__EXTRACT TO READ__:
□ □ □ □

As I arranged my ingredients and implements, I noticed that my wife, Lisa, had finally hung a spice cabinet in our kitchen that she had rescued from an antique store on 50th and Penn Avenue a few weeks earlier. The cabinet was an adorable piece of Americana. Three shelves of cedar covered by a flat, hinged door and a modest flourish of scrollwork on top.
Bolted above the cutting board of my work station, it had been stripped of its original mottled varnish and sanded down. Lisa had painted it in two lovely shades that complemented the design of our kitchen, as well as a pair of Moroccan salt and pepper jars my sister gifted us 20 years ago.
Curry is built the same way one builds all of life’s truly important things: the right layers in a thoughtful order on top of a solid foundation.
The layers I needed in this case were no longer in the drawer an arm’s reach from my cutting board; they were in the rehabilitated work of art staring down at me. I opened the door to the cabinet and browsed through the shelves, looking for my Madras curry blend, cumin, paprika, ground ginger, toasted chilies… My chef’s brain looked past the sweet gesture Lisa had made by filling the shelves with my spice library and immediately made plans for organizing the flavors by geographical region, then in alphabetical order – a sort of gastronomic Dewey decimal system.
Mentally filing away my intention to organize the cabinet to my personal specifications at a later date, I drizzled avocado oil in a saucepan over low heat and added minced garlic, fresh ginger and diced onions, stirring them together until they were dressed in an even sheen. While the distinctly exotic aroma of that Ayurvedic trio began to bubble and crisp in the pan, I reflected on Lisa’s decision to pursue real estate as an occupation rather than interior design – which she had originally intended.
The little touches that hang on the walls throughout our house, or hold our office supplies, or augment shelves and furniture, are certainly functional and easy on the eyes, but overall, as parts of a greater whole, provide a sense of calm and well-being in our home; one visitors regularly compliment.
I would say it’s because that is the sensibility with which Lisa finds these ephemera. Her discoveries aren’t born of a transactional deadline or a signed-and-dated agenda; they simply speak to her while she gives herself time to indulge her heart in environments that comfort her.

□ □ □ □

__SOURCE MATERIAL__:
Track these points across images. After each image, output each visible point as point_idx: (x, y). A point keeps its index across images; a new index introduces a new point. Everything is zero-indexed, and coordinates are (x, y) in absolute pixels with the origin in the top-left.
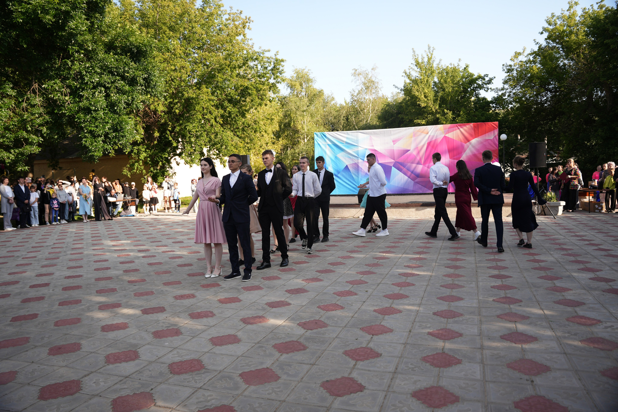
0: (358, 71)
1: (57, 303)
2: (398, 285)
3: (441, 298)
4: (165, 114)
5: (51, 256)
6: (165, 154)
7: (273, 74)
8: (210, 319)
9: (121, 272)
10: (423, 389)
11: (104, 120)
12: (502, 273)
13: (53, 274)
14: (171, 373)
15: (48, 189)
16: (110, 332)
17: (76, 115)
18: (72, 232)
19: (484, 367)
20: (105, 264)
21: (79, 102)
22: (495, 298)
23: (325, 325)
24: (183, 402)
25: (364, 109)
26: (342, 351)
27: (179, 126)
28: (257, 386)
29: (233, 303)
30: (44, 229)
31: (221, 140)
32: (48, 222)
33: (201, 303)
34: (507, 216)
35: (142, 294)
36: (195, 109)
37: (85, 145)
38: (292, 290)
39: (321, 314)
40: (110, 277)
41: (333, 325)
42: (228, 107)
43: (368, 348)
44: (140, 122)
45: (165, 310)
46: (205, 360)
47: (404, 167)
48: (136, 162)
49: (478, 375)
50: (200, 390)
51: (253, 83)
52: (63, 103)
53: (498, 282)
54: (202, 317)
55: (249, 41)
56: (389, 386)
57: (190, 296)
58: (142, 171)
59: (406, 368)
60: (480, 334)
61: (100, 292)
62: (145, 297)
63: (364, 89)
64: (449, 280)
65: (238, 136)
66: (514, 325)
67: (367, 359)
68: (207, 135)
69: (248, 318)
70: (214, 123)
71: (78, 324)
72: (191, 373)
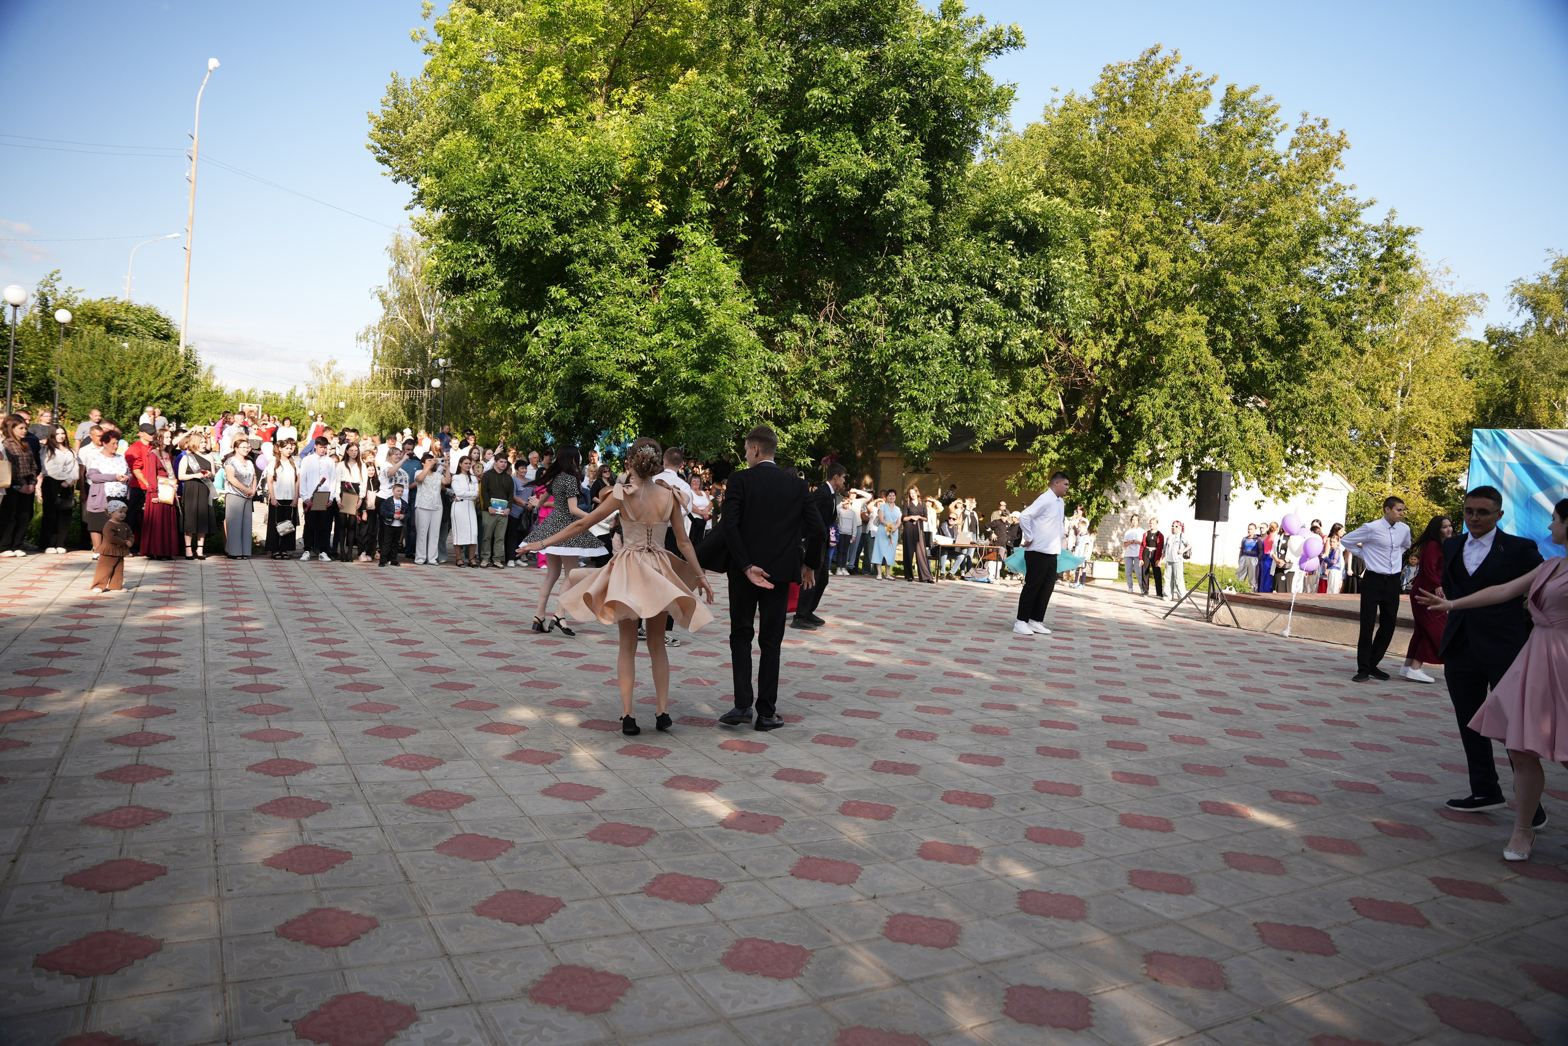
7: (1386, 271)
17: (889, 364)
37: (896, 426)
48: (1036, 470)
52: (873, 339)
55: (1348, 192)
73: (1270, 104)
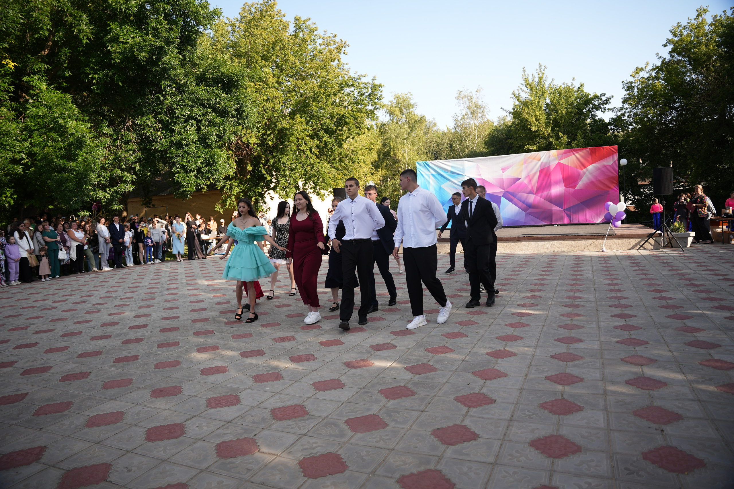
0: (462, 93)
1: (156, 345)
2: (512, 325)
3: (559, 340)
4: (258, 146)
5: (147, 296)
6: (258, 189)
7: (371, 100)
8: (311, 363)
9: (218, 313)
10: (542, 438)
11: (196, 154)
12: (626, 312)
13: (150, 315)
14: (274, 419)
15: (142, 227)
16: (210, 376)
17: (168, 150)
18: (166, 271)
19: (608, 415)
20: (201, 305)
21: (171, 136)
22: (618, 340)
23: (434, 369)
24: (287, 449)
25: (469, 135)
26: (454, 396)
27: (272, 158)
28: (364, 434)
29: (335, 346)
30: (139, 269)
31: (317, 172)
32: (142, 262)
33: (302, 346)
34: (630, 249)
35: (239, 337)
36: (289, 140)
37: (177, 181)
38: (397, 331)
39: (429, 357)
40: (206, 319)
41: (443, 369)
42: (323, 137)
43: (481, 394)
44: (232, 156)
45: (264, 353)
46: (309, 406)
47: (515, 197)
48: (228, 198)
49: (602, 424)
50: (304, 437)
51: (350, 111)
52: (156, 138)
53: (621, 322)
54: (303, 361)
55: (345, 66)
56: (505, 435)
57: (289, 339)
58: (234, 207)
59: (523, 416)
60: (603, 379)
61: (197, 334)
62: (244, 339)
63: (469, 113)
64: (567, 321)
65: (334, 167)
66: (640, 369)
67: (480, 405)
68: (303, 167)
69: (352, 362)
70: (309, 154)
71: (178, 367)
72: (294, 419)
73: (314, 26)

□ □ □ □

__TASKS TO CARRY OUT__:
• A. Please retype everything in the spice cabinet passage from "I would say" down to "that comfort her.".
• B. Extend the spice cabinet passage, picking up after its final sentence.
The listing has nothing to do with the passage about the spice cabinet.

__TASK-BY-TASK RESULTS__:
• A.
I would say it’s because that is the sensibility with which Lisa finds these ephemera. Her discoveries aren’t born of a transactional deadline or a signed-and-dated agenda; they simply speak to her while she gives herself time to indulge her heart in environments that comfort her.

• B.
When the onions began to turn translucent and brown a bit, one at a time I shook out contents from the dried spices I had culled from the cabinet into the pan and stirred them into the mix. As they toasted a bit, I stirred – unleashing their aromas into the kitchen. What I smelled and would taste was robust, but it wasn’t rounded. An acidity seemed to be missing. It wouldn’t work as well if added later in the form of lime juice or rice vinegar. I recalled that while looking for the spices I knew I had, that Lisa had also included a shaker of taco seasoning. Perhaps inspired by my trip to Jorge’s dining room in Dayton, and maybe because I knew I wouldn’t have to explain to a paying customer why I had dared mix the sacred flavors of two ancient cultures from opposite sides of the Earth, but mostly just out of a sense of ‘what’s the worst that could happen?’, I flipped open the cap to the shaker and doused the masala with about a teaspoon of Old Mexico.
An hour later, after fish sauce and chickpeas and lime juice and coconut milk and vegetables had simmered, the brown rice had steamed and the salmon had taken a short ride in the oven until pearly pink and tender in the middle, Lisa and I sat down to the fruits of my bewonderment.
“Wow, babe! This is one of the best you’ve ever made,” Lisa gushed after the first spoonful.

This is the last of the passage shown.